The report also highlights a breakdown in cabinet government. Blair ran the war operation as though he was a president, not a prime minister. The U.K. cabinet “did not discuss the military options or their implications.”
Instead there was an “assumption that there would be a well-executed U.S.-led and UN-authorised operation in a relatively benign security environment.”
This, to put it mildly, did not prove the case.
Chilcot said Wednesday that “Mr. Blair told the inquiry that the difficulties encountered in Iraq after the invasion could not have been known in advance. We do not agree that hindsight is required.”
On the contrary, “The risks of internal strife in Iraq, active Iranian pursuit of its interests, regional instability, and al Qaida activity in Iraq, were each explicitly identified before the invasion.” Moreover, “Ministers were aware of the inadequacy of U.S. plans.”
Having broken Iraq, the occupying coalition forces now owned it. But “the scale of the U.K. effort in post-conflict Iraq never matched the scale of the challenge. Whitehall departments and their ministers failed to put their collective weight behind the task.”
If much attention has hitherto been preoccupied with the case for and run-up to the war, the bulk of Chilcot’s report examines the sorry history of the failure of the post-war occupation. In a devastating judgment, Chilcot concludes that, “In practice, the U.K.’s most consistent strategic objective in relation to Iraq was to reduce the level of its deployed forces.”

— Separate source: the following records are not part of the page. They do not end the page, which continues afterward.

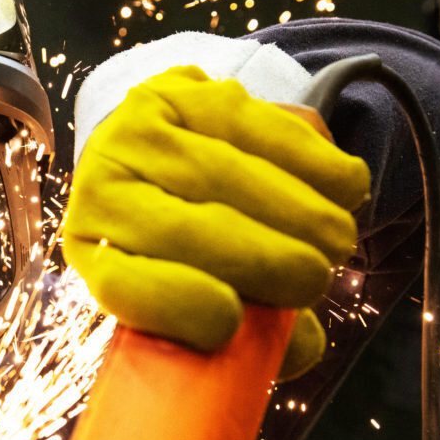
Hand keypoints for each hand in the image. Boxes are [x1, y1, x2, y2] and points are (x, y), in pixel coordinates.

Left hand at [63, 65, 369, 378]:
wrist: (172, 149)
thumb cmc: (195, 245)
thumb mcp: (209, 293)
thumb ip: (253, 336)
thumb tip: (299, 350)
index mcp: (94, 255)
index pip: (122, 283)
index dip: (174, 304)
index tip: (230, 322)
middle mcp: (98, 190)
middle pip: (185, 229)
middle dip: (264, 260)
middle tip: (317, 280)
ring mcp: (132, 133)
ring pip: (224, 174)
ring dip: (299, 212)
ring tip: (339, 241)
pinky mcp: (177, 89)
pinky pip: (254, 123)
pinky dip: (311, 159)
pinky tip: (345, 188)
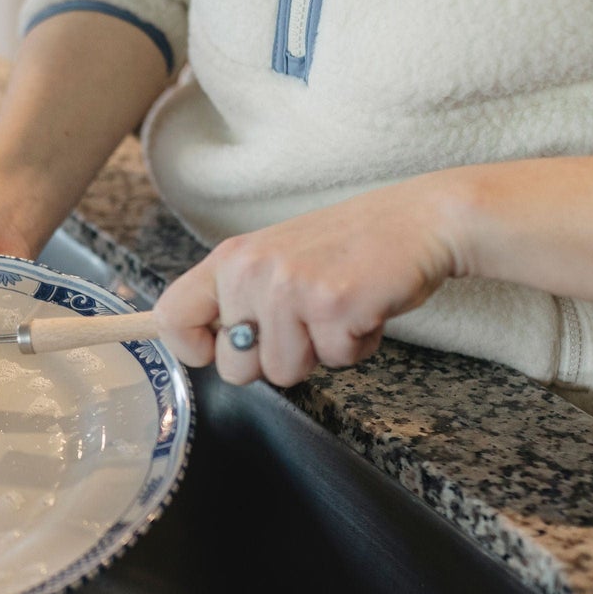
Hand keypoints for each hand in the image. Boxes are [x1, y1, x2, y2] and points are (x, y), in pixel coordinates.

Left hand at [154, 174, 470, 385]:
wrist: (420, 220)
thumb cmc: (349, 247)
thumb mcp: (276, 259)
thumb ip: (239, 298)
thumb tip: (207, 347)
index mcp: (231, 259)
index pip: (172, 316)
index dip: (191, 349)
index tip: (215, 352)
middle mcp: (251, 271)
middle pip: (235, 368)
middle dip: (275, 360)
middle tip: (307, 321)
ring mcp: (290, 287)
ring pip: (285, 373)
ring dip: (321, 352)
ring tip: (338, 309)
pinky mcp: (333, 304)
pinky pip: (335, 361)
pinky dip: (357, 345)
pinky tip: (365, 307)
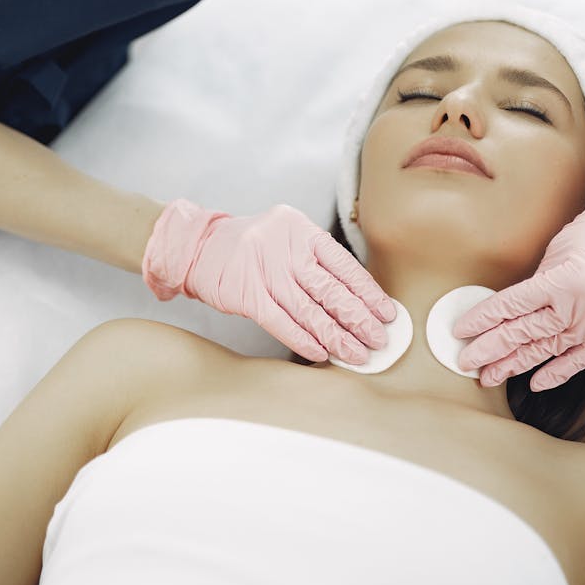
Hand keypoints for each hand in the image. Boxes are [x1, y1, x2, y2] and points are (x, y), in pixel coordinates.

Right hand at [141, 198, 396, 362]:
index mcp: (301, 230)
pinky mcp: (246, 295)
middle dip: (359, 319)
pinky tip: (321, 352)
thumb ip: (315, 261)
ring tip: (356, 354)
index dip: (368, 292)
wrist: (198, 246)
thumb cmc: (249, 246)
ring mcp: (264, 271)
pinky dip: (303, 339)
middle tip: (379, 339)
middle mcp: (285, 249)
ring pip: (309, 310)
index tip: (386, 313)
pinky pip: (281, 322)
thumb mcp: (286, 237)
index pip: (344, 264)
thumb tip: (355, 299)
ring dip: (336, 336)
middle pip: (330, 289)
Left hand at [453, 144, 584, 390]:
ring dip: (516, 365)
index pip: (510, 307)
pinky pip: (583, 358)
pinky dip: (559, 372)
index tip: (462, 330)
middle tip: (466, 362)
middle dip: (492, 350)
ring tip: (490, 377)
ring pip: (549, 350)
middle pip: (525, 334)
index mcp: (561, 282)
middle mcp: (581, 307)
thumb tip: (511, 313)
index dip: (483, 320)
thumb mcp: (557, 252)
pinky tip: (535, 383)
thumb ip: (537, 286)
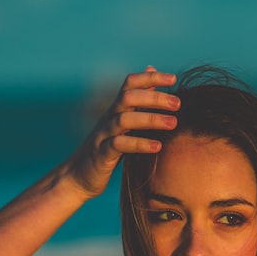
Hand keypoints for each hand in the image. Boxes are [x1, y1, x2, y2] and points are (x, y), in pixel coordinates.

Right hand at [63, 66, 179, 198]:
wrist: (78, 178)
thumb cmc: (106, 151)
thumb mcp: (122, 126)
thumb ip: (137, 105)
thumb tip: (153, 80)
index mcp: (115, 110)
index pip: (130, 84)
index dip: (150, 77)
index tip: (173, 79)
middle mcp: (108, 119)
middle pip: (128, 97)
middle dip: (154, 97)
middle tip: (178, 103)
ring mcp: (103, 136)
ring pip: (124, 119)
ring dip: (151, 119)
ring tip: (173, 123)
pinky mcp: (101, 155)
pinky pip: (119, 145)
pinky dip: (139, 144)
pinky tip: (157, 146)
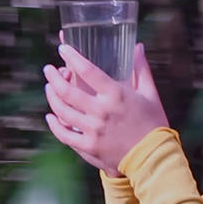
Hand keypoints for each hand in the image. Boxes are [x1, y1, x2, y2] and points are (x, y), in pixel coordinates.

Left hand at [43, 42, 168, 177]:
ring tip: (49, 88)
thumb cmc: (153, 123)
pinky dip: (54, 125)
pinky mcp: (89, 146)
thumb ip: (141, 68)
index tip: (63, 48)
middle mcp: (101, 111)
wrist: (153, 156)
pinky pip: (64, 135)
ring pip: (62, 111)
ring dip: (52, 97)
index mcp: (116, 94)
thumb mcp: (150, 93)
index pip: (88, 71)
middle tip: (48, 69)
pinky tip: (50, 117)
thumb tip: (138, 47)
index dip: (72, 57)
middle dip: (54, 78)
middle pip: (67, 91)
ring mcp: (93, 130)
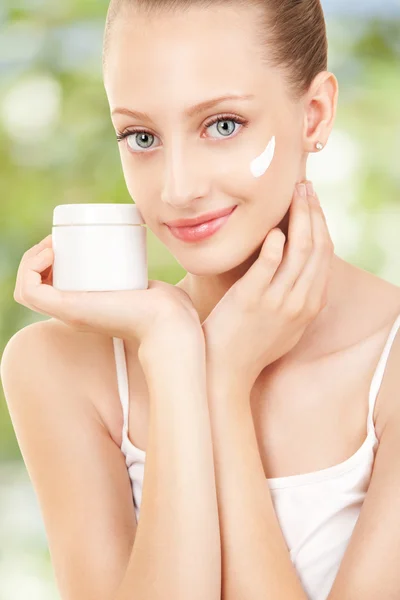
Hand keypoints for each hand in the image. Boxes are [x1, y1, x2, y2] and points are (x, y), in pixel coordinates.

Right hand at [13, 234, 201, 348]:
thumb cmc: (167, 306)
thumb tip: (147, 255)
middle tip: (57, 238)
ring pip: (26, 287)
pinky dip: (30, 269)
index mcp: (86, 307)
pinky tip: (49, 253)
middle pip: (35, 284)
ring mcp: (68, 312)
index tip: (65, 241)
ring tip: (53, 243)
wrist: (170, 321)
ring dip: (31, 260)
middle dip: (38, 255)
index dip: (49, 262)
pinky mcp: (68, 309)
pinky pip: (27, 291)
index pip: (51, 286)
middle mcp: (72, 312)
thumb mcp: (146, 283)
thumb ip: (146, 275)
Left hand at [202, 181, 333, 391]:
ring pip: (299, 250)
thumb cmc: (251, 344)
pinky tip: (272, 229)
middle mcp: (300, 302)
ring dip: (298, 217)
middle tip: (304, 186)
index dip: (320, 222)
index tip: (312, 201)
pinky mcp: (251, 300)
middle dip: (313, 211)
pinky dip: (273, 245)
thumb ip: (297, 296)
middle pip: (316, 246)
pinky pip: (268, 266)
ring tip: (292, 194)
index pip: (324, 254)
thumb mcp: (287, 324)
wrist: (226, 370)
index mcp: (310, 304)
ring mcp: (277, 301)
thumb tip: (297, 268)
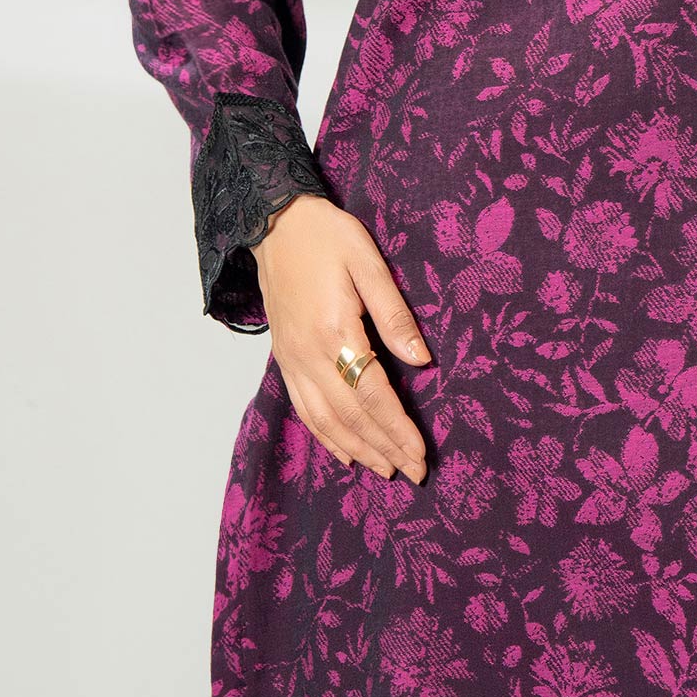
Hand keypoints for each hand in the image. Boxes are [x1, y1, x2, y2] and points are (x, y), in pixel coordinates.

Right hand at [251, 194, 431, 485]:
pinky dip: (324, 435)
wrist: (274, 222)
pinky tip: (343, 450)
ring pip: (324, 419)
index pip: (372, 394)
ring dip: (356, 449)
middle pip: (350, 416)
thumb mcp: (368, 263)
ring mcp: (292, 359)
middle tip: (414, 474)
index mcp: (334, 332)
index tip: (420, 454)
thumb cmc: (327, 236)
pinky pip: (302, 407)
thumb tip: (422, 360)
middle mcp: (308, 355)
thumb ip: (394, 314)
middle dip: (384, 448)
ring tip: (384, 469)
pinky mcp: (284, 357)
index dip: (397, 429)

In those circumstances, defeat begins to seem inevitable. The British army was, functionally speaking, defeated in the field in Basra, reduced to making squalid deals with the leaders of Iraqi militias to preserve even a fig-leaf of normality and peace in the city. This, Chilcot argues, was “humiliating.”
Hence the understatement of the year, that “The U.K. military role in Iraq ended a very long way from success.”
Undaunted, Blair insisted on Wednesday that the report, while cataloguing the mistakes made, exonerated him from charges he lied to parliament and to the British people. But this official verdict on his record on the biggest issue of all, the one that would define his time in office, is as withering as it is damning, as grim as it is exhaustive.
The cost of Blair’s folly, as measured in blood and treasure, was astonishing. This was a war of choice in which almost all the choices taken were made on the back of shoddy intelligence, wishful thinking, and a determined attempt to avoid looking reality in the face.
It leaves Blair’s reputation in ruins and, more gravely, will be remembered—even by those who initially supported the war—as a grievous stain on Britain’s post-WWII record.